Retype the stretch of the BatchNormalization documentation below from "Create a BatchNormalization" through "initializer for gamma.", keeping every character as it appears.

[SOURCE TEXT]:
________

BatchNormalization

class dragon.vm.tensorflow.keras.layers.BatchNormalization(
  axis=-1,
  momentum=0.99,
  epsilon=0.001,
  center=True,
  scale=True,
  beta_initializer='zeros',
  gamma_initializer='ones',
  moving_mean_initializer='zeros',
  moving_variance_initializer='ones',
  beta_regularizer=None,
  gamma_regularizer=None,
  name=None,
  **kwargs
)[source]

The batch normalization layer. [Ioffe & Szegedy, 2015].

__init__

BatchNormalization.__init__(
  axis=-1,
  momentum=0.99,
  epsilon=0.001,
  center=True,
  scale=True,
  beta_initializer='zeros',
  gamma_initializer='ones',
  moving_mean_initializer='zeros',
  moving_variance_initializer='ones',
  beta_regularizer=None,
  gamma_regularizer=None,
  name=None,
  **kwargs
)[source]

Create a BatchNormalization layer.

Parameters:
  • axis (int, optional, default=-1) – The channel axis.
  • momentum (float, optional, default=0.99) – The momentum of moving average.
  • epsilon (float, optional, default=1e-3) – The epsilon value.
  • center (bool, optional, default=True) – False to freeze the beta anyway.
  • scale (bool, optional, default=True) – False to freeze the gamma anyway.
  • beta_initializer (Union[callable, str], optional) – The initializer for beta.
  • gamma_initializer (Union[callable, str], optional) – The initializer for gamma.
  • moving_mean_initializer (Union[callable, str], optional) – The initializer for moving_mean.
  • moving_variance_initializer (Union[callable, str], optional) – The initializer for moving_variance.
  • beta_regularizer (Union[callable, str], optional) – The regularizer for beta.
  • gamma_regularizer (Union[callable, str], optional) – The regularizer for gamma.

________

[EXTRACTED ENTRIES]:

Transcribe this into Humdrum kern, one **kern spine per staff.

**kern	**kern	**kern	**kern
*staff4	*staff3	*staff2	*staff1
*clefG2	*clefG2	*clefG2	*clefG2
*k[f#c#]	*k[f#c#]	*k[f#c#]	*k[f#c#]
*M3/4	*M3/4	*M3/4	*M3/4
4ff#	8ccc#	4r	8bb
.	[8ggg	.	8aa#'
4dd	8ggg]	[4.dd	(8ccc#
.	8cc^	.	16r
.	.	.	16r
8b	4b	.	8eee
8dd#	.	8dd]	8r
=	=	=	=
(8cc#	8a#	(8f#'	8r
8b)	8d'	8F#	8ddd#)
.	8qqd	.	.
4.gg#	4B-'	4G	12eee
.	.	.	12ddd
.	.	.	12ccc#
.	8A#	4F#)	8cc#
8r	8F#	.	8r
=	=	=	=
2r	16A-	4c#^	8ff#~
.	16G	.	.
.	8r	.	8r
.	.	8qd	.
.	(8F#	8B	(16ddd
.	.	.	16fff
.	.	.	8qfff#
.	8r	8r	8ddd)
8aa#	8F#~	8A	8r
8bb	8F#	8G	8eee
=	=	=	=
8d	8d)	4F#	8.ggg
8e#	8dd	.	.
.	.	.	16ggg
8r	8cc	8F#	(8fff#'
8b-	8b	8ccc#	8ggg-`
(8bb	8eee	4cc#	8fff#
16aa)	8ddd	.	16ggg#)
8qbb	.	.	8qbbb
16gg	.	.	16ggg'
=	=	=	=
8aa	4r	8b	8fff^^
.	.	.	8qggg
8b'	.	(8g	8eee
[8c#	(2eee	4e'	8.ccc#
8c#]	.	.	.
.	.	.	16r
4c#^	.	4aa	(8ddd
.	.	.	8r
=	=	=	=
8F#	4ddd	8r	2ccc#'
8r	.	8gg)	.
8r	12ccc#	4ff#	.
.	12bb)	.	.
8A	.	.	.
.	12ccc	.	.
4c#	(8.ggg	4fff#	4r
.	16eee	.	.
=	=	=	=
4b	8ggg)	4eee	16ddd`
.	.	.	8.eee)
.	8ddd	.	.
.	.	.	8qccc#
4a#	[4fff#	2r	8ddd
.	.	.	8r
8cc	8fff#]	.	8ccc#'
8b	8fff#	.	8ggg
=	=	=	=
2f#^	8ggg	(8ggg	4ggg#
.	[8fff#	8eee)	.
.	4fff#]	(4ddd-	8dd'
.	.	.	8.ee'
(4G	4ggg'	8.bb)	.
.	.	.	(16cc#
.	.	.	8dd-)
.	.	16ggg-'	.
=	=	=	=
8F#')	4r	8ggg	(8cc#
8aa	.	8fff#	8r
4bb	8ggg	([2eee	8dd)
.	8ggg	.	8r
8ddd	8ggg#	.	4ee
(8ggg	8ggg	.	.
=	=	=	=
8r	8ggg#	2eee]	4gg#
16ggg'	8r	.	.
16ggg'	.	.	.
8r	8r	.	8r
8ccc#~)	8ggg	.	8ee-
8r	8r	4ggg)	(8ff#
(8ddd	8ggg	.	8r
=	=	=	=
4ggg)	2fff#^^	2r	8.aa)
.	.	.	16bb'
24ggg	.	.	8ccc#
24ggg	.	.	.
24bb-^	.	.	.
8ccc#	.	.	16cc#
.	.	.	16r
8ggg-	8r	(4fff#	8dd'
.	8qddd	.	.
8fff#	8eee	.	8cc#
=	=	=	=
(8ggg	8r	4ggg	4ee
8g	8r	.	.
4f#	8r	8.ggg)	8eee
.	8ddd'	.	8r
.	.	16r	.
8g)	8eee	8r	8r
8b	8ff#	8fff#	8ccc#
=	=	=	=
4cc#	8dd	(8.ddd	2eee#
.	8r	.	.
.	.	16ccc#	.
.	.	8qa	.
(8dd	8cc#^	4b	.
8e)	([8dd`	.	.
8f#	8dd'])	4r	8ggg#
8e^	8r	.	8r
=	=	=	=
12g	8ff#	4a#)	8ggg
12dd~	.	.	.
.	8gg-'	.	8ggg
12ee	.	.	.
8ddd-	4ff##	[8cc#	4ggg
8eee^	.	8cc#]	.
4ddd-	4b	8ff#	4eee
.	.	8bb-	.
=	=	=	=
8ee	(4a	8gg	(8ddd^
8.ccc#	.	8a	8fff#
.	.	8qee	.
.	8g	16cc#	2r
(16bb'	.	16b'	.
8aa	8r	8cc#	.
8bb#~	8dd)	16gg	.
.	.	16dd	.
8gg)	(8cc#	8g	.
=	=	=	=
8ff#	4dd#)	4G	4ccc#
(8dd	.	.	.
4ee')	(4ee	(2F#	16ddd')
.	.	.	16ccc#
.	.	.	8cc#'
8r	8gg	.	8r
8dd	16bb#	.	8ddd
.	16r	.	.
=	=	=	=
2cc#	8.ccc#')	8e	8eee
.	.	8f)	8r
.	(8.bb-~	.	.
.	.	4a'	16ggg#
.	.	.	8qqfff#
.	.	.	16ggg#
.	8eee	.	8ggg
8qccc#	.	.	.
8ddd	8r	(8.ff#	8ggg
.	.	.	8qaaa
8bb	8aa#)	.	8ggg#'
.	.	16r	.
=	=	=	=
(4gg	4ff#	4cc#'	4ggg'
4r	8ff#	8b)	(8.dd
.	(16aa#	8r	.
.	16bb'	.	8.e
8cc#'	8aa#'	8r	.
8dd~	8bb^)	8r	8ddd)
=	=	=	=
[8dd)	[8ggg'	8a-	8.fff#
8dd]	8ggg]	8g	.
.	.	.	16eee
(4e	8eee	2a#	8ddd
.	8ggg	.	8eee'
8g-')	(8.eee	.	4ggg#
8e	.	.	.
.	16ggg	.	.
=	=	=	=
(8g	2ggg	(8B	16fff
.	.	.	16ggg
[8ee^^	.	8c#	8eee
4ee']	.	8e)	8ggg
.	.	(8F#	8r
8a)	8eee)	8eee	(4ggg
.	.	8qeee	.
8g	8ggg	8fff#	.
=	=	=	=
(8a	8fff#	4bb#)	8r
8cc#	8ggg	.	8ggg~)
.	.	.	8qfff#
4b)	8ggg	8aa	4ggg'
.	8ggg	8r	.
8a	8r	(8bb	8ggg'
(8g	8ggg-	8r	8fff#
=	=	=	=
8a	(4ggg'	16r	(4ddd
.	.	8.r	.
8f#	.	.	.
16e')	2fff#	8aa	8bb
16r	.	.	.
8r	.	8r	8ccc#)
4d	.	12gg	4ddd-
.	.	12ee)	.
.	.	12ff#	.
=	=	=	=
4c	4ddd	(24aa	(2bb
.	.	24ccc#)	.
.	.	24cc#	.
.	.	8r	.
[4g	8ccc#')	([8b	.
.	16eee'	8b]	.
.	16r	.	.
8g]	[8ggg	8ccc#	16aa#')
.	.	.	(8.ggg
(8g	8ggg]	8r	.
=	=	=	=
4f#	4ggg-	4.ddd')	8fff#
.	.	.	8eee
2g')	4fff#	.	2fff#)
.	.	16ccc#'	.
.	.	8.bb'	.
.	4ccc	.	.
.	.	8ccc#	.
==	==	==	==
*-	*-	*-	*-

________

[RESULT]:
Create a BatchNormalization layer.

Parameters:
  • axis (int, optional, default=-1) – The channel axis.
  • momentum (float, optional, default=0.99) – The momentum of moving average.
  • epsilon (float, optional, default=1e-3) – The epsilon value.
  • center (bool, optional, default=True) – False to freeze the beta anyway.
  • scale (bool, optional, default=True) – False to freeze the gamma anyway.
  • beta_initializer (Union[callable, str], optional) – The initializer for beta.
  • gamma_initializer (Union[callable, str], optional) – The initializer for gamma.